Li a coluna de Contardo Calligaris na Folha hoje. Nela, ele conta um caso ocorrido com amigas que impediram um estupro, ao observarem que o sujeito colocara algo na bebida da acompanhante sem que ela percebesse, num restaurante. Tudo acabou bem graças ao heroísmo dessas mulheres. Mas Calligaris questiona se o mesmo aconteceria caso fossem homens a notar o comportamento do potencial estuprador.

Segundo o psicanalista, se fosse esse o caso, era bem provável que tudo acabasse num “estupro coletivo” no estacionamento. Na melhor das hipóteses os homens dariam risadinhas pela “troça” do “companheiro”, e na pior delas seriam cúmplices no ato bárbaro. Em seguida, Calligaris elabora sobre que tipo de gozo um estuprador procura em seu ato tão hediondo. Mas fiquei preso a essa primeira parte: sua premissa.

Então quer dizer que dificilmente um homem teria a mesma reação ao ver um sujeito despejando algo suspeito no copo de uma mulher? Um senso de camaradagem sexual, de identificação por gênero falaria mais alto? É isso? Não sei quanto ao leitor, mas confesso não ter amigos ou mesmo conhecidos que achem graça no golpe do “Boa Noite Cinderella”. E olha que conheço muita gente – sou um cara sociável. E, por óbvio, gente bem mais conservadora, i.e., “machista” pela lente dos “progressistas”, do que Calligaris, ele mesmo um “progressista esclarecido”.

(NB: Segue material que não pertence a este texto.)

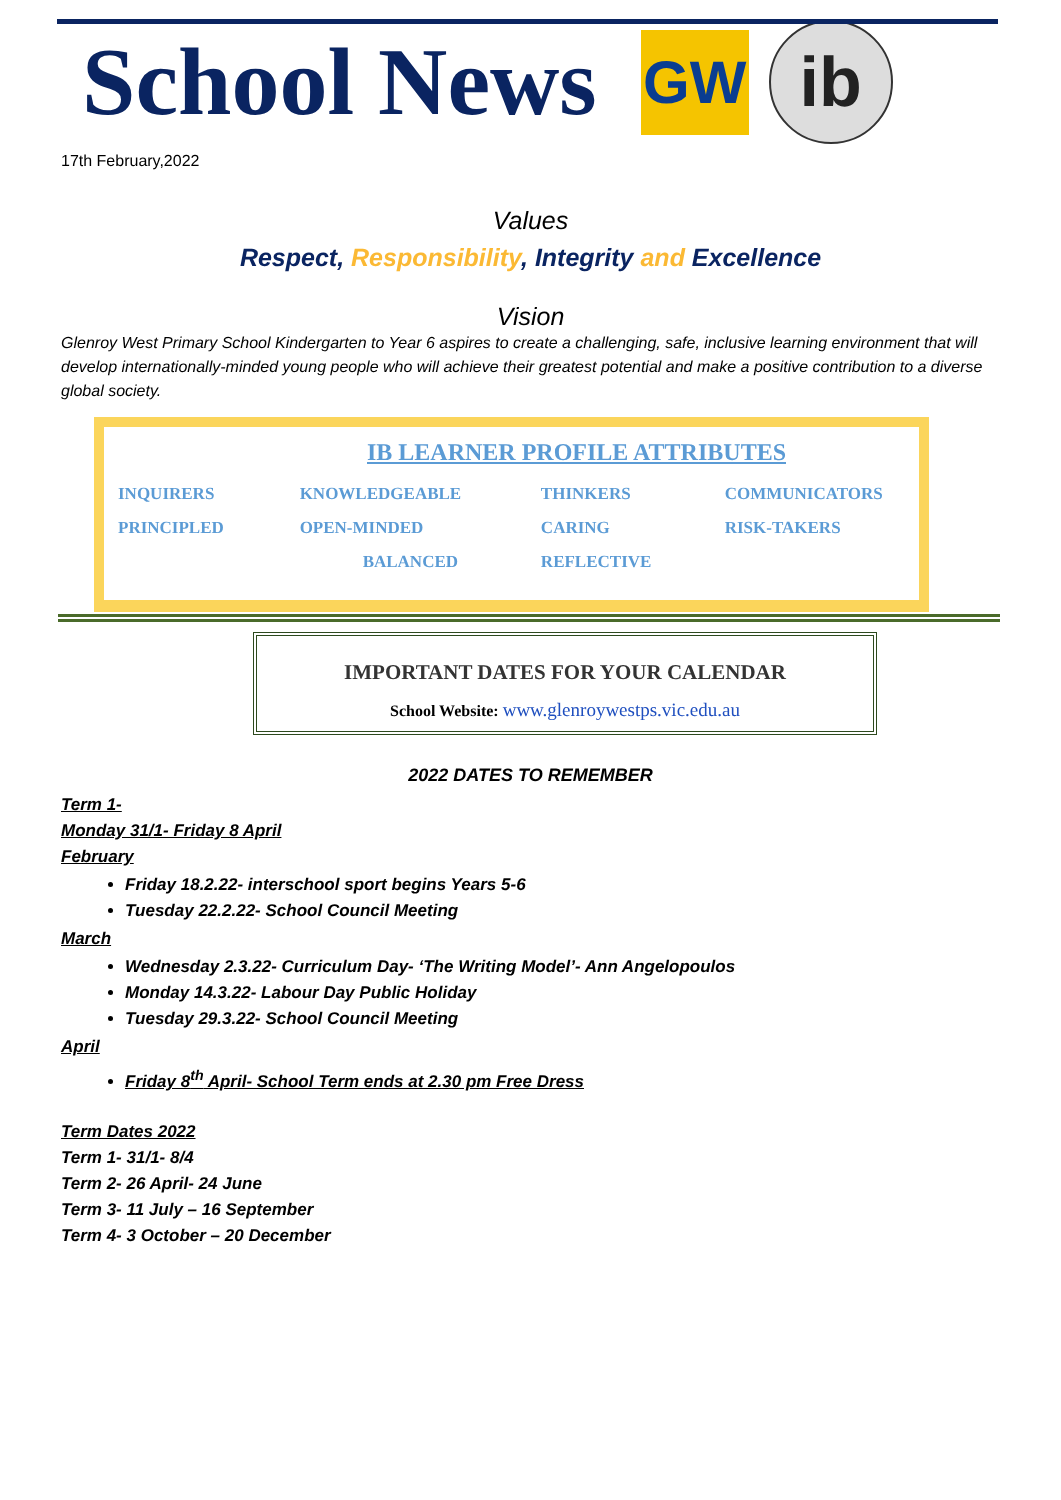School News
GW
ib
17th February,2022
Values
Respect, Responsibility, Integrity and Excellence
Vision
Glenroy West Primary School Kindergarten to Year 6 aspires to create a challenging, safe, inclusive learning environment that will develop internationally-minded young people who will achieve their greatest potential and make a positive contribution to a diverse global society.
IB LEARNER PROFILE ATTRIBUTES
| INQUIRERS | KNOWLEDGEABLE | THINKERS | COMMUNICATORS |
| PRINCIPLED | OPEN-MINDED | CARING | RISK-TAKERS |
| | BALANCED | REFLECTIVE | |
IMPORTANT DATES FOR YOUR CALENDAR
School Website: www.glenroywestps.vic.edu.au
2022 DATES TO REMEMBER
Term 1-
Monday 31/1- Friday 8 April
February
Friday 18.2.22- interschool sport begins Years 5-6
Tuesday 22.2.22- School Council Meeting
March
Wednesday 2.3.22- Curriculum Day- ‘The Writing Model’- Ann Angelopoulos
Monday 14.3.22- Labour Day Public Holiday
Tuesday 29.3.22- School Council Meeting
April
Friday 8<sup>th</sup> April- School Term ends at 2.30 pm Free Dress
Term Dates 2022
Term 1- 31/1- 8/4
Term 2- 26 April- 24 June
Term 3- 11 July – 16 September
Term 4- 3 October – 20 December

Devo estar andando com as pessoas “erradas”, ou aprisionado numa bolha. Sei lá. No meu círculo de amizades e convívio, não há quem ache graça do estupro. Não há quem daria uma piscadela para um marginal prestes a dopar uma moça para estuprá-la. Ao contrário: arrisco dizer que meus amigos e conhecidos “neandertais”, muitos dos quais gostam de armas e tantos outros admiram Bolsonaro, resolveriam isso à moda antiga. E o estuprador em potencial estaria frito…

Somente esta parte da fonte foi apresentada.